---
jupytext:
  text_representation:
    extension: .md
    format_name: myst
    format_version: 0.13
    jupytext_version: 1.16.1
kernelspec:
  display_name: Python 3 (ipykernel)
  language: python
  name: python3
---

### OCP Data Preprocessing Tutorial


This notebook provides an overview of converting ASE Atoms objects to PyTorch Geometric Data objects.
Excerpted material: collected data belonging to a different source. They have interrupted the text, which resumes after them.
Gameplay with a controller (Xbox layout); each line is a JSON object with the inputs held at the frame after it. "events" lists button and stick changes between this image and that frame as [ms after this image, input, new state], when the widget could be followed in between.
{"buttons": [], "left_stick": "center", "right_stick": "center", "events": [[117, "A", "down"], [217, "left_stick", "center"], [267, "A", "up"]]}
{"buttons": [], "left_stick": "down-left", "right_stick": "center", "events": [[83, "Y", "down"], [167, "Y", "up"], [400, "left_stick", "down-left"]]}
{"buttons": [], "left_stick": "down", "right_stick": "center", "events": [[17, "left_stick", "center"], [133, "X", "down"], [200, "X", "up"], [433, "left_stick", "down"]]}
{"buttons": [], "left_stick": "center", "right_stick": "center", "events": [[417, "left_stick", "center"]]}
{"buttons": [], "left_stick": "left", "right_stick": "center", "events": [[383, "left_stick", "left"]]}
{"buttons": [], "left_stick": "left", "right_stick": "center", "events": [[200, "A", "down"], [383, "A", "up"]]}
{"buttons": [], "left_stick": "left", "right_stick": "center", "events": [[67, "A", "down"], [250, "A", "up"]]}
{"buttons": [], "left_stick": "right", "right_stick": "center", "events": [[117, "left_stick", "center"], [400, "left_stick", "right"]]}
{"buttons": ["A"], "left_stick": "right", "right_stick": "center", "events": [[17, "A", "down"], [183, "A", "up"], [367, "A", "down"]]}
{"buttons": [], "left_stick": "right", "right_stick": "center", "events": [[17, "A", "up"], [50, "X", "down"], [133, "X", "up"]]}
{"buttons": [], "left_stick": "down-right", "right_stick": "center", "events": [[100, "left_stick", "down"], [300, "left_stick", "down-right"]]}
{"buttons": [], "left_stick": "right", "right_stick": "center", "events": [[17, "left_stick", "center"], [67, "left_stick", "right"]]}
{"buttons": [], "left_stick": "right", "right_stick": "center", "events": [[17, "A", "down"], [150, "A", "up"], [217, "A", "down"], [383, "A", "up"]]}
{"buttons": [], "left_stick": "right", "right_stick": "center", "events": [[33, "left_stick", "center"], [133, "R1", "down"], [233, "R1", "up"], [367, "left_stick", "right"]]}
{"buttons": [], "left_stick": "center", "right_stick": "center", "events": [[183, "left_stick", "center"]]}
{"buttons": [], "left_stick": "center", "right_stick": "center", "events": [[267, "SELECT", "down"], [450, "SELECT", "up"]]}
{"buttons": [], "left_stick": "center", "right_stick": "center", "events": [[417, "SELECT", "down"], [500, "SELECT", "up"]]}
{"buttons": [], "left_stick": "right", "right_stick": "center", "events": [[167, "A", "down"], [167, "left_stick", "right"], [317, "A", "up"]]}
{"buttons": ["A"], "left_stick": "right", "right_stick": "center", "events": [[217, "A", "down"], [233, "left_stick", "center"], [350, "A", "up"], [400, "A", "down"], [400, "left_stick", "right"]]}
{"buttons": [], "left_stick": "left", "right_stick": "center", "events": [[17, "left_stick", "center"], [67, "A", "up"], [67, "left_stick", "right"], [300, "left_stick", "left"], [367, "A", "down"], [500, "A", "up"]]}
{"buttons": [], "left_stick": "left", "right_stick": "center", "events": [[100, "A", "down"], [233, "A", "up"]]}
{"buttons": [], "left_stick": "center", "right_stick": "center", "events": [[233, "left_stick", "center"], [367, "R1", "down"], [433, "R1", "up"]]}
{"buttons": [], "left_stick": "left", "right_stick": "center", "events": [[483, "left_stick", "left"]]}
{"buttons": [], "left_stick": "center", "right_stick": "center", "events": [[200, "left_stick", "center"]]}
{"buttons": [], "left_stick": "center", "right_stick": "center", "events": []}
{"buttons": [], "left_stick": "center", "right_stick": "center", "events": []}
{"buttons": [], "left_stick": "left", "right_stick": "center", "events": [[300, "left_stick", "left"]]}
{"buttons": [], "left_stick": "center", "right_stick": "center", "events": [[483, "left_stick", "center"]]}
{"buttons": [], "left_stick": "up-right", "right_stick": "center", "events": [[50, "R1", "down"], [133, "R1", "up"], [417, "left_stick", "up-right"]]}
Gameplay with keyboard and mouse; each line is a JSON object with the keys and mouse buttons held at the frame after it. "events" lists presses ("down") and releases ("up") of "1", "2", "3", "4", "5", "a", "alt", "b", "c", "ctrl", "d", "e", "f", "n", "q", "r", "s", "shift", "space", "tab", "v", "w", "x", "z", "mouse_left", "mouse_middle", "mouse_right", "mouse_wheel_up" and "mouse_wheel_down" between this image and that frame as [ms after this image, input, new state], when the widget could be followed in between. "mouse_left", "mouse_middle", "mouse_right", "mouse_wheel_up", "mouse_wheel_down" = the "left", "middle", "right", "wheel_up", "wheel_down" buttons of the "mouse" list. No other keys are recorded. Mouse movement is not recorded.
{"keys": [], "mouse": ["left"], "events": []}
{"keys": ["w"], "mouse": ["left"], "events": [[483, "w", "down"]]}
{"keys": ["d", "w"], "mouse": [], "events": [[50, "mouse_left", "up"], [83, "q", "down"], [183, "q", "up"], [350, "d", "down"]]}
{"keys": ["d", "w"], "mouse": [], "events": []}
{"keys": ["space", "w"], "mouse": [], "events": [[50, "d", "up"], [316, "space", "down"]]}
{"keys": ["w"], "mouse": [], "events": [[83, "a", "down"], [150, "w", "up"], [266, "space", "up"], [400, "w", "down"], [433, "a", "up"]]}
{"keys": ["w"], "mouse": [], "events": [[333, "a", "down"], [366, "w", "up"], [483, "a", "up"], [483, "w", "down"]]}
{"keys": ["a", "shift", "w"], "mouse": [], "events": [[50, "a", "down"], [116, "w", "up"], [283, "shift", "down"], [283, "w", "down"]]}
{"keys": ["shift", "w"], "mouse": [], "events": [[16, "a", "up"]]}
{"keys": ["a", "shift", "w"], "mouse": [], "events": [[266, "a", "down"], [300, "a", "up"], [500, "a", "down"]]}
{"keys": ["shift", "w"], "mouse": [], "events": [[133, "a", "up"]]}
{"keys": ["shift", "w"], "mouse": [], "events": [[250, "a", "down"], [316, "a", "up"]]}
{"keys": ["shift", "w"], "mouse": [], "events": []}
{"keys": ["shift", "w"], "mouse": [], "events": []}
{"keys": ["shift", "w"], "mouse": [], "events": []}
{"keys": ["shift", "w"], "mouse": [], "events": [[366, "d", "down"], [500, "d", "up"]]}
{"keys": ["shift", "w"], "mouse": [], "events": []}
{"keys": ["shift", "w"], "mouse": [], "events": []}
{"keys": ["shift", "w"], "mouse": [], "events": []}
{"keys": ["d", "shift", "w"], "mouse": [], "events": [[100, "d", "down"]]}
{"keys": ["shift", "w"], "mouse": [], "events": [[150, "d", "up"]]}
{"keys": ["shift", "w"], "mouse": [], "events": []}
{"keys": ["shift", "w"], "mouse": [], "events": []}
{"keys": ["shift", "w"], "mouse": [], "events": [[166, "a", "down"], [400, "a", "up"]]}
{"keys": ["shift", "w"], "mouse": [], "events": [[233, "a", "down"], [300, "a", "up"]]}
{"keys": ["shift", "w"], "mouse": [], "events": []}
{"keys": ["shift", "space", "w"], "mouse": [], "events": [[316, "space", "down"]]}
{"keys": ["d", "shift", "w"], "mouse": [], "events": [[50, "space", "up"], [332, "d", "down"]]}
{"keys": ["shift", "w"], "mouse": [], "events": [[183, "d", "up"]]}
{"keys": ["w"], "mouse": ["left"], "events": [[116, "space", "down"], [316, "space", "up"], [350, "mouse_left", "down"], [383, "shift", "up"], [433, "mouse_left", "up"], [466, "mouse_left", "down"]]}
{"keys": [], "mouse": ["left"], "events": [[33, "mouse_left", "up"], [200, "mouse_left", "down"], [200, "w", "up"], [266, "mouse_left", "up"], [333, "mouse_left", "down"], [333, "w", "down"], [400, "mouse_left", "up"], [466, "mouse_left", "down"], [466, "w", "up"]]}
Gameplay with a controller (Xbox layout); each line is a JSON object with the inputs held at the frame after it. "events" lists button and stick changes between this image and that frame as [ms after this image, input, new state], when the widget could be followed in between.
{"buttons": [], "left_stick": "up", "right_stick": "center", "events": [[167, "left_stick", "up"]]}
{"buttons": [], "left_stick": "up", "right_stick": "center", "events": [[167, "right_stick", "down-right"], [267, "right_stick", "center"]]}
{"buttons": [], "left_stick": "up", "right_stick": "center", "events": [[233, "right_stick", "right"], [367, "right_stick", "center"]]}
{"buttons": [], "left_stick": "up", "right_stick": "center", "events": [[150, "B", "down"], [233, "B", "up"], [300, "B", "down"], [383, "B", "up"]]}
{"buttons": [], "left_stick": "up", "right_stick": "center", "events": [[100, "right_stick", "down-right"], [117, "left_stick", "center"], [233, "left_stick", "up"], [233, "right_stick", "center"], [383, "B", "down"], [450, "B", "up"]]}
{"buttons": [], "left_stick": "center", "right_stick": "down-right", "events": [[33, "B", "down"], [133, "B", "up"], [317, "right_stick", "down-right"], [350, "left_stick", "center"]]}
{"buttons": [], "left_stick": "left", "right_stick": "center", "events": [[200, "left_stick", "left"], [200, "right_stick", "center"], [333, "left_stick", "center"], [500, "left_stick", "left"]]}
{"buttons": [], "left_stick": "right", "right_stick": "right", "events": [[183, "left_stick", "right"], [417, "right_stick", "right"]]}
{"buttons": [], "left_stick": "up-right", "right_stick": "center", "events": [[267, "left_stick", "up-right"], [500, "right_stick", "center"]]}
To better understand the raw data contained within OC20, check out the following tutorial first: https://github.com/Open-Catalyst-Project/ocp/blob/master/docs/source/tutorials/data_visualization.ipynb

```{code-cell} ipython3
from fairchem.core.preprocessing import AtomsToGraphs
import ase.io
from ase.build import bulk
from ase.build import fcc100, add_adsorbate, molecule
from ase.constraints import FixAtoms
from ase.calculators.emt import EMT
from ase.optimize import BFGS
```

### Generate toy dataset: Relaxation of CO on Cu

```{code-cell} ipython3
adslab = fcc100("Cu", size=(2, 2, 3))
ads = molecule("CO")
add_adsorbate(adslab, ads, 3, offset=(1, 1))
cons = FixAtoms(indices=[atom.index for atom in adslab if (atom.tag == 3)])
adslab.set_constraint(cons)
adslab.center(vacuum=13.0, axis=2)
adslab.set_pbc(True)
adslab.set_calculator(EMT())
dyn = BFGS(adslab, trajectory="CuCO_adslab.traj", logfile=None)
dyn.run(fmax=0, steps=1000)
```

```{code-cell} ipython3
raw_data = ase.io.read("CuCO_adslab.traj", ":")
print(len(raw_data))
```

### Convert Atoms object to Data object

The AtomsToGraphs class takes in several arguments to control how Data objects created:

- max_neigh (int):   Maximum number of neighbors a given atom is allowed to have, discarding the furthest
- radius (float):      Cutoff radius to compute nearest neighbors around
- r_energy (bool):    Write energy to Data object
- r_forces (bool):    Write forces to Data object
- r_distances (bool): Write distances between neighbors to Data object
- r_edges (bool):     Write neigbhor edge indices to Data object
- r_fixed (bool):     Write indices of fixed atoms to Data object

```{code-cell} ipython3
a2g = AtomsToGraphs(
    max_neigh=50,
    radius=6,
    r_energy=True,
    r_forces=True,
    r_distances=False,
    r_edges=True,
    r_fixed=True,
)
```

```{code-cell} ipython3
data_objects = a2g.convert_all(raw_data, disable_tqdm=True)
```

```{code-cell} ipython3
data = data_objects[0]
data
```

```{code-cell} ipython3
data.atomic_numbers
```

```{code-cell} ipython3
data.cell
```

```{code-cell} ipython3
data.edge_index #neighbor idx, source idx
```

```{code-cell} ipython3
from torch_geometric.utils import degree
# Degree corresponds to the number of neighbors a given node has. Note there is no more than max_neigh neighbors for
# any given node.

degree(data.edge_index[1]) 
```

```{code-cell} ipython3
data.fixed
```

```{code-cell} ipython3
data.forces
```

```{code-cell} ipython3
data.pos
```

```{code-cell} ipython3
data.energy
```

### Adding additional info to your Data objects

In addition to the above information, the OCP repo requires several other pieces of information for your data to work
with the provided trainers:

- sid (int): A unique identifier for a particular system. Does not affect your model performance, used for prediction saving 
- fid (int) (S2EF only): If training for the S2EF task, your data must also contain a unique frame identifier for atoms objects coming from the same system.
- tags (tensor): Tag information - 0 for subsurface, 1 for surface, 2 for adsorbate. Optional, can be used for training.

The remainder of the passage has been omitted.